A New York middle school faced that dilemma and ended up reporting the family of the student to child welfare. The school also suspended the student to get him out of the class and evaluate whether his essay was cause for concern. The parents said their son’s essay was protected speech and the suspension amounted to retaliation. They also contended that the principal’s call to child welfare violated their rights.
The U.S. Court of Appeals dismissed both those arguments, saying schools must be able to take action at times to evaluate whether violent writing represents a threat.
A federal appeals court has upheld the brief suspension of a middle school student who wrote a violent essay for a class assignment, saying that school administrators must have latitude to “distinguish empty boasts from serious threats.”
The three-judge panel of the U.S. Court of Appeals for the 2nd Circuit, in New York City, also unanimously upheld the dismissal of a civil rights claim over the school principal’s decision to report the boy’s parents to state child-welfare authorities. The principal believed the parents were not sufficiently concerned about the boy’s record of misbehavior at school and his emotional well-being.
The ruling came in the case of a student at Warwick Valley Middle School in Warwick, N.Y., who in 2007 wrote an essay about having only 24 hours to live that describes the student getting drunk, taking drugs, taking cyanide, and shooting himself in the head in front of his friends. The boy’s teacher shared the essay with the principal, who sequestered the student in in-school suspension for an afternoon while he evaluated whether the essay represented a threat, court papers say.
The principal concluded that the essay was not a threat and the boy was sent home without further discipline. But after a meeting with the boy’s parents, the principal reported them to the state Department of Child and Family Services out of a concern that they were not taking their son’s problems seriously. The state agency required the boy to undergo a psychiatric evaluation, but it later concluded the principal’s fears were unfounded.

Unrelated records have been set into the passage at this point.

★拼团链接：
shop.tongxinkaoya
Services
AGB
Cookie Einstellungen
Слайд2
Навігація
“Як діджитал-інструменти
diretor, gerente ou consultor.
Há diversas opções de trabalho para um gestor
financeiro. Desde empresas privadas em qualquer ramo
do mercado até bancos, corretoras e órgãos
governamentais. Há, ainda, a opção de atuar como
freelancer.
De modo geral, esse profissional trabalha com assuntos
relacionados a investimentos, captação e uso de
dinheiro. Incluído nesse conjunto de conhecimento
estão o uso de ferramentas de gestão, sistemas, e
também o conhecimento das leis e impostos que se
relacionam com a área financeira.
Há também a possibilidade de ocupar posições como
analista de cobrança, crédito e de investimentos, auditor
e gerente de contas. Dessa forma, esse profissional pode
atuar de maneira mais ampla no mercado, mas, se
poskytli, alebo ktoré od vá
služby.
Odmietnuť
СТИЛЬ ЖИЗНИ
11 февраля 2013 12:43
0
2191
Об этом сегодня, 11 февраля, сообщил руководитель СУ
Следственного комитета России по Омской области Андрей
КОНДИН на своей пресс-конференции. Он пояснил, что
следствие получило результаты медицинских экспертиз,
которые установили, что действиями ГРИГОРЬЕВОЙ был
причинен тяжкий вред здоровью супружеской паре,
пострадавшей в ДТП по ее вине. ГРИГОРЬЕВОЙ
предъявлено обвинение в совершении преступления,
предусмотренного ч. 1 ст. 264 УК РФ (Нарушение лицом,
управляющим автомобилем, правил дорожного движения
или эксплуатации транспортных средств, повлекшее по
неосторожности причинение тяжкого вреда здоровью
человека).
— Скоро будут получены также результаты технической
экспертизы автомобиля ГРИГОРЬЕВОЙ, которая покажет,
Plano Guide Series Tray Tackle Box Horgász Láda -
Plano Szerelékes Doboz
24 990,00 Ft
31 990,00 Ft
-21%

The parents sued the principal and the school district. A federal district court dismissed both claims. In its Aug. 17 decision, the 2nd Circuit panel upheld the dismissal of the parents’ suit. “A school administrator must be able to react to ambiguous student speech by temporarily removing the student from potential danger (to himself and others) until it can be determined whether the speech represents a real threat to school safety and student learning,” the 2nd Circuit court said. “Without more, the temporary removal of a student from regular school activities in response to speech exhibiting violent, disruptive, lewd, or otherwise harmful ideations is not an adverse action for purposes of the First Amendment absent a clear showing of intent to chill speech or punish it.”